Сиур сам удивился, как подобная фраза вылетела из его губ. Такой «высокий слог» был ему вовсе не присущ. У Тины тоже лицо вытянулось. Разговор Сиура с Горским привлек к себе внимание: все затаили дыхание и слушали.
– Много горя людского тянется за нами, как толпа плакальщиц за погребальной колесницей! Должны же мы хоть чем-то, хоть как-то… воздать! У Лешки жена Лариса осталась, больная, и девочка четырехлетняя. Мы им помочь обязаны? А остальные? Люди не виноваты, оказавшись в неподходящий момент рядом с нами…
Горский подумал и кивнул головой.
– Ну… если для этого… для «страждущих», тогда ладно. Может, сейчас и займемся? Святое дело откладывать не стоит. Мало ли?..
Гортензия убирала со стола, с наслаждением вдыхая дым курений.
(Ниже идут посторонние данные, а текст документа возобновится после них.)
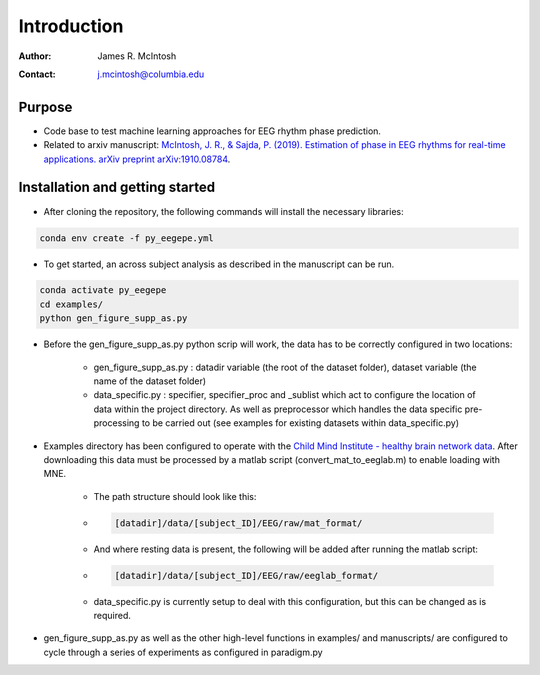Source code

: ************
Introduction
************

:Author: James R. McIntosh
:Contact: j.mcintosh@columbia.edu

Purpose
========
- Code base to test machine learning approaches for EEG rhythm phase prediction.
- Related to arxiv manuscript: `McIntosh, J. R., & Sajda, P. (2019). Estimation of phase in EEG rhythms for real-time applications. arXiv preprint arXiv:1910.08784 <https://arxiv.org/abs/1910.08784>`_.

Installation and getting started
================================
- After cloning the repository, the following commands will install the necessary libraries:

.. code-block:: bash

        conda env create -f py_eegepe.yml

- To get started, an across subject analysis as described in the manuscript can be run.

.. code-block:: bash

        conda activate py_eegepe
        cd examples/
        python gen_figure_supp_as.py

- Before the gen_figure_supp_as.py python scrip will work, the data has to be correctly configured in two locations:

    - gen_figure_supp_as.py : datadir variable (the root of the dataset folder), dataset variable (the name of the dataset folder)
    - data_specific.py : specifier, specifier_proc and _sublist which act to configure the location of data within the project directory. As well as preprocessor which handles the data specific pre-processing to be carried out (see examples for existing datasets within data_specific.py)

- Examples directory has been configured to operate with the `Child Mind Institute - healthy brain network data <http://fcon_1000.projects.nitrc.org/indi/cmi_healthy_brain_network/>`_. After downloading this data must be processed by a matlab script (convert_mat_to_eeglab.m) to enable loading with MNE.

    - The path structure should look like this:

    - .. code-block:: bash

        [datadir]/data/[subject_ID]/EEG/raw/mat_format/

    - And where resting data is present, the following will be added after running the matlab script:

    - .. code-block:: bash

        [datadir]/data/[subject_ID]/EEG/raw/eeglab_format/

    - data_specific.py is currently setup to deal with this configuration, but this can be changed as is required.

- gen_figure_supp_as.py as well as the other high-level functions in examples/ and manuscripts/ are configured to cycle through a series of experiments as configured in paradigm.py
За годы, проведенные совместно с хозяином, она научилась разбираться в разных экзотических благовониях и даже заимела собственный вкус к некоторым из них. Особенно ей нравился аромат горящего масла можжевельника, перемешанного с маслом из виноградных косточек и с добавлением сока какого-то африканского кактуса с очень мудреным названием.
Клубы чудесного дыма окутывали фигуру сидящего среди бархатных подушек Ардалиона Брониславовича. После ухода «господина аббата» его настроение значительно улучшилось. Но постепенно…по мере того, как он перебирал в памяти каждое слово, каждый жест и каждое изменение выражения лица своего собеседника, он все больше начинал чувствовать неприятные волнение и тревогу. Что-то в поведении Этьена де Гуайта, Рыцаря Розы, – в миру Алена Шаррона, – наводило на размышления.
Чем дольше рыжий старик думал об этом, тем сильнее росло его недовольство собой, гостем и тем настроением легкой, едва заметной иронии, насмешки и угрозы, которое он оставил после себя. Этьен де Гуайт покинул коломенский дом, продолжая незримо в нем присутствовать.
– Гортензия! – с раздражением крикнул Ардалион Брониславович. – Принеси кофе!